In the last month or so I wrote two posts on this Substack: one about the Nord Stream sabotage in September 2022 and the recent Seymour Hersh article going into detail about how elements in the US State Dept planned it as far back as late 2021; another about the way in which mainstream news floods the information zone with spurious rubbish in order to suppress conflicting narratives in search engine results.
In the last couple of days, the mainstream news has demonstrated my second point, by publishing a load of absolute guff regarding my first point. On 8th and 10th March, Der Spiegel published two articles, the first article alleging that the bombing was carried out by 6 divers, the second that they used a 15-metre chartered yacht to do the deed. The Guardian reported their reports. The New York Times suggested that a ‘Pro-Ukrainian group sabotaged the pipelines’. CNN reported that Ukraine denied involvement in the sabotage. Business Insider reported that a Greek tanker was in the area for 7 days before the explosions occurred. None of these reports mention Seymour Hersh or his article.

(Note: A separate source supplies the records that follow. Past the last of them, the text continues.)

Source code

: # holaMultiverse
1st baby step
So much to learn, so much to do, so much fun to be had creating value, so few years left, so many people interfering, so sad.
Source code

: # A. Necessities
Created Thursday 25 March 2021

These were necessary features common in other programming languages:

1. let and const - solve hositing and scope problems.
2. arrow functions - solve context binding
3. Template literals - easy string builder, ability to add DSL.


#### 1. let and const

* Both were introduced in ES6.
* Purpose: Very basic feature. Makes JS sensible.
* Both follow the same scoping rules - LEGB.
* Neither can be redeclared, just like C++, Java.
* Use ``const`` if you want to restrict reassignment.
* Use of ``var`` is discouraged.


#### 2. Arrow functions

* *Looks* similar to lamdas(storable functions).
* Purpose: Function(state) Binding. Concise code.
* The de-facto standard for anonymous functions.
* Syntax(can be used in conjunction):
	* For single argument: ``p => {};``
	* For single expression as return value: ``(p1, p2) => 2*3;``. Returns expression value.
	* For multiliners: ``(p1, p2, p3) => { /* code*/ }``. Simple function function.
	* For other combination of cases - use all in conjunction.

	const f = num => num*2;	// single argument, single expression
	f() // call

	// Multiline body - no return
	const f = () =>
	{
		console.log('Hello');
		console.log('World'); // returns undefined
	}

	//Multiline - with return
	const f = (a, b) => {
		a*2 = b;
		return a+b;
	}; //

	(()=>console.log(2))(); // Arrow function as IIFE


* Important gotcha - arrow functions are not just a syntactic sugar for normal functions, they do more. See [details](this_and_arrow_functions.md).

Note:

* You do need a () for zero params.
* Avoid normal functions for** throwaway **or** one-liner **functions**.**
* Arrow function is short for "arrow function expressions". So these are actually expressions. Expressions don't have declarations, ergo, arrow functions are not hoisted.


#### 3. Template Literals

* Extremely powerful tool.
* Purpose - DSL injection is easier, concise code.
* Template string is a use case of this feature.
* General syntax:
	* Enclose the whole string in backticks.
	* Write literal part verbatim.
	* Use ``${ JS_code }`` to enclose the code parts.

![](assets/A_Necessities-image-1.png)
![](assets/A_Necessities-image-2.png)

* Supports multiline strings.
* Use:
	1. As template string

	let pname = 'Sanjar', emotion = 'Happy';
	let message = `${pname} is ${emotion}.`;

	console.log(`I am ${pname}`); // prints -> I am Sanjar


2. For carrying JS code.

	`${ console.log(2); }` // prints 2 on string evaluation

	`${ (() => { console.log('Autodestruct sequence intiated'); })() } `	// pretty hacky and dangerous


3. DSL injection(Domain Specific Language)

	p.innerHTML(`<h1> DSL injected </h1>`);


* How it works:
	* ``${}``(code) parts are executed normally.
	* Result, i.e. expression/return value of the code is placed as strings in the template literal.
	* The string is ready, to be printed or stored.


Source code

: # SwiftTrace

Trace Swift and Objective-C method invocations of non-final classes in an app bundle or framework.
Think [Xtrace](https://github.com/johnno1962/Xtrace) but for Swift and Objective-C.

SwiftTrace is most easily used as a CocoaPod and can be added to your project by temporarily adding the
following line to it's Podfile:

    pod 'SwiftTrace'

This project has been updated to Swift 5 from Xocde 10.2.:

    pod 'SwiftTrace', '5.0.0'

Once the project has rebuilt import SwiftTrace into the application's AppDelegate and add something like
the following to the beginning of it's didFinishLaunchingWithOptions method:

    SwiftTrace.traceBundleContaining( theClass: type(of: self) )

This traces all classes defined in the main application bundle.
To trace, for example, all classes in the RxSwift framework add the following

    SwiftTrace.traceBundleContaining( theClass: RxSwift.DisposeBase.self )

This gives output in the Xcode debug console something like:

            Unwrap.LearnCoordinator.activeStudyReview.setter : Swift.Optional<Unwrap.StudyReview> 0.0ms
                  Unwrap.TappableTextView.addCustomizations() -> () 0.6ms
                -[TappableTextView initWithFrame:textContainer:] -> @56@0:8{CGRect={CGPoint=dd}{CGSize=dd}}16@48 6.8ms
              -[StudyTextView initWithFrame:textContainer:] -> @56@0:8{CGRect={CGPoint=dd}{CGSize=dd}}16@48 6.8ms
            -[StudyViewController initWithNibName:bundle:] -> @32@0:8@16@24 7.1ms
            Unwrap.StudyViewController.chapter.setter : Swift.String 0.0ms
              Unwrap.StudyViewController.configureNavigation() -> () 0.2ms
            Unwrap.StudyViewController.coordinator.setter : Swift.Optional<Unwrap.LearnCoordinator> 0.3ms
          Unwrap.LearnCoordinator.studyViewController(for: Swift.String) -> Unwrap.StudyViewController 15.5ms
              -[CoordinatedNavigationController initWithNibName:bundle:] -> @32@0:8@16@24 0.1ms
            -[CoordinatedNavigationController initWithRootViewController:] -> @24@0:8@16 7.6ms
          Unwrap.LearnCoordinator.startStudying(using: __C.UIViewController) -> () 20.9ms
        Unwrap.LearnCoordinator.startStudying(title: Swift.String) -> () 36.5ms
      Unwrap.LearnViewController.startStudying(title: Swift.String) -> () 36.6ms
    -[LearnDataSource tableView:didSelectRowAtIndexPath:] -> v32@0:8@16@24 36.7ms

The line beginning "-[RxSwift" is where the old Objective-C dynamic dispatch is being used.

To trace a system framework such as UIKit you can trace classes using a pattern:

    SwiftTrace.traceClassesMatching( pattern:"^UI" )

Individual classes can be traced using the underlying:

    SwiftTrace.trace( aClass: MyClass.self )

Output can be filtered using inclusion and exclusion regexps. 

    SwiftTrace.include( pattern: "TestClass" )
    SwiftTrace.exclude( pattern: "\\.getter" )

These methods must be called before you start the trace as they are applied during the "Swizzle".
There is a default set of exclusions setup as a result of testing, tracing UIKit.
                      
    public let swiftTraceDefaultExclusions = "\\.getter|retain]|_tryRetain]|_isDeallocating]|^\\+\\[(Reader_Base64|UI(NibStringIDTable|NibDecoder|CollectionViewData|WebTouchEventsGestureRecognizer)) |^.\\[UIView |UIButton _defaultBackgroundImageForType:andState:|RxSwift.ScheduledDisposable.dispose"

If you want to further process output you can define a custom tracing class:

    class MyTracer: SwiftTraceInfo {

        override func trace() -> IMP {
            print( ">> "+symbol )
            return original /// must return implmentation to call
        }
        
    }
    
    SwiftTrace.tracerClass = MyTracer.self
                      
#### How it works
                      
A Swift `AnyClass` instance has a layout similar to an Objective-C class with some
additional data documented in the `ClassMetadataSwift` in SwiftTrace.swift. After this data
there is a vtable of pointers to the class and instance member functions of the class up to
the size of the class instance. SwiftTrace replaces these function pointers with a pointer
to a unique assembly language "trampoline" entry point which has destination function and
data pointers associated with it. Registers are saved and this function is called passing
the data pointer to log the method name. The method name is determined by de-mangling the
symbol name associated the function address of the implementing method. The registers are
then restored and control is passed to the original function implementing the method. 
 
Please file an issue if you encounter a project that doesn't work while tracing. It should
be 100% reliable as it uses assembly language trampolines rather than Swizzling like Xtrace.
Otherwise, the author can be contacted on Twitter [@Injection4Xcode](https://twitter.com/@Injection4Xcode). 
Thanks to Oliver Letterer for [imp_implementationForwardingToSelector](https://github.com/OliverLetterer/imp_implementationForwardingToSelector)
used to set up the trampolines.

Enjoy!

You see what they’re doing? Covering up Hersh’s genuine, damaging report, with conflicting and nonsensical stories that endeavour to muddy the water (pun intended) and give the impression that, well, there are just so many crazy theories out there that we’ll never know the truth. Hersh’s article will probably disappear from the first pages of search results for ‘nord stream sabotage’, at least for a while. And even if people do find Hersh’s article(s): the recent articles’ sources are anonymous and so were Hersh’s, so why should Hersh’s be taken any more seriously? Just because his report came a month earlier, he’s independent, he has a proven track record of doing actual investigative reporting and he doesn’t have the motivation to make stuff up that corporate media does? Yeah whatever, ya crazy conspiracy theorist!
It’s telling that the New York Times article even pins the blame on a ‘pro-Ukrainian group’ - this simultaneously shifts the spotlight onto Ukraine (Hersh never suggested Ukrainian involvement) but also doesn’t discount the State Dept group, who are nothing if not pro-Ukrainian. It seems like more of the sleight of hand that western media is so good at, sowing seeds of doubt without saying anything conclusive that might open them up to actual litigation when the dust settles and Russia gets round to holding news media responsible for their part in perpetuating the giant fiction of the Ukraine conflict.
I don’t even want to get into details of how a 15-metre yacht could carry all the diving equipment and explosives necessary for the operation, because to do so is to fall into the trap they set. Talking about this crap means taking it seriously, when it should be dismissed out of hand, along with everything else they write. That might sound like I’m throwing the baby out with the bathwater, but that’s just how trust works: once you show yourself to be untrustworthy on one thing, why should anyone trust you on anything?